Passeggiando nel chiostro, e poi tra gli ulivi, Messori spiega così la decadenza: «Gli ecclesiastici della Curia romana arruolavano i migliori elementi da tutte le diocesi del mondo. I vescovi avevano abbondanza di clero, e non avevano difficoltà a concederglieli. Oggi i seminari o sono chiusi, o sono semivuoti. Così, se un vescovo ha qualche prete valido, se lo tiene stretto. E il Papa è come Carlo V, il quale doveva amministrare un impero sconfinato e nella Spagna spopolata gridava: “Datemi uomini”». Ma in Africa, provo a obiettare… «Il boom delle vocazioni? Non mi faccio illusioni. In Africa si va in seminario per le stesse ragioni per cui si entrava qui quando si moriva di fame. Un modo per avere di che vivere. E poi nella cultura africana il celibato è incomprensibile, per cui la Chiesa, diciamo così, chiude un occhio. Ci sono molti preti con mogli e figli. Cosa fai, li mandi a Roma? A fare i vescovi?».

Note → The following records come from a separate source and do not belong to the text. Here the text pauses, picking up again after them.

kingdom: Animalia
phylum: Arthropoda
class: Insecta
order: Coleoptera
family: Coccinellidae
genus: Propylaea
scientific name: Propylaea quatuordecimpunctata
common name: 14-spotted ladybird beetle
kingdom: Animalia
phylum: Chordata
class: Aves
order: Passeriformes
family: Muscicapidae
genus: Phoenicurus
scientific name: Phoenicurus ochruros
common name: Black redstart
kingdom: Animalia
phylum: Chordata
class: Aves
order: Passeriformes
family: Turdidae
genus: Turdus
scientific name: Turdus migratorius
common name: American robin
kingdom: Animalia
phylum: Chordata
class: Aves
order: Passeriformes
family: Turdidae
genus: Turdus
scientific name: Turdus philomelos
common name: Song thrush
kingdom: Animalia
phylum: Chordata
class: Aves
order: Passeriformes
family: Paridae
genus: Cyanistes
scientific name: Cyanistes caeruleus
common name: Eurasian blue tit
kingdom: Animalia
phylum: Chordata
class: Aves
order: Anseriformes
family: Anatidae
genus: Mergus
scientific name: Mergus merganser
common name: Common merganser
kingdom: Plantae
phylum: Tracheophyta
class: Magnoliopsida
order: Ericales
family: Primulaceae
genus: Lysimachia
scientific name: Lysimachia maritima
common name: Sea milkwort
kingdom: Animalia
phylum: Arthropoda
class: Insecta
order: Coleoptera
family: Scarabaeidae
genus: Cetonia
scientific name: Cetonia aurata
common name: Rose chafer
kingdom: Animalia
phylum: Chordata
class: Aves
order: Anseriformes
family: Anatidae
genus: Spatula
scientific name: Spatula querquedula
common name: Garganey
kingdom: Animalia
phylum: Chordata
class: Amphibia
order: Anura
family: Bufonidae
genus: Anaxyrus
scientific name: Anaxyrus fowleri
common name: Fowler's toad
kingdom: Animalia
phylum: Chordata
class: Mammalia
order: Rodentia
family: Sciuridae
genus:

Continua: «Lo scadimento qualitativo è evidente. Non ci sono più nemmeno latinisti all’altezza. Quando fu eletto papa Luciani, si arrivò perfino a bloccare le rotative dell’Osservatore Romano perché c’era un errore di latino nel titolo di prima pagina. Anche nelle ultime encicliche di Giovanni Paolo II ci sono errori di latino, pensa un po’».

Insomma per l’uomo che ha scritto due libri con gli ultimi due Papi «questo zoppicare della Chiesa dipende dalla mediocrità del suo personale». Ma è solo questione di incapacità? Qua sembra di essere di fronte a rancori, rivalità, avidità, cattiverie, infedeltà. «La meschinità cattiva spesso contrassegna le personalità mediocri. Chi è bravo, per emergere non ha bisogno di fare le scarpe agli altri».

Resta lo scandalo, e Gesù ha detto «guai a chi dà scandalo». C’è da perdere la fede? «No, il cristiano conosce bene la distinzione che faceva Maritain fra la Persona della Chiesa, che è santa, e il personale della Chiesa, che come ogni istituzione umana è segnata dal limite, dal peccato di ciascuno di noi. L’importante è che la Chiesa annunci il Vangelo. Se poi chi lo annuncia è santo, ringraziamo il Padreterno. Se è un mascalzone, pazienza: è comunque custode della Grazia». Ma oggi i mascalzoni non sono un po’ troppi e altolocati? «Il clero del Basso Medioevo, del Rinascimento o quello dei vescovi incipriati del Settecento era molto peggio. E poi non dimentichiamo una cosa: oggi il personale è scadente, ma la qualità del vertice non è mai stata così elevata. Dall’epoca napoleonica in poi, tutti i pontefici o sono stati canonizzati, o meriterebbero di esserlo. Non è sempre stato così».

Mi saluta con queste parole che spiegano la sua serenità: «Gesù l’aveva annunciato: “Il Figlio dell’Uomo sarà posto nelle mani degli uomini ed essi ne faranno quello che vorranno”. Lo disse all’ultima cena, ma molti esegeti e molti mistici vedono in queste parole la profezia non solo della Passione, ma anche di quello che sarebbe successo dopo. Ecco perché non mi stupisco degli scandali. Il Dio cristiano ha voluto aver bisogno degli uomini. Con tutte le conseguenze che ne derivano».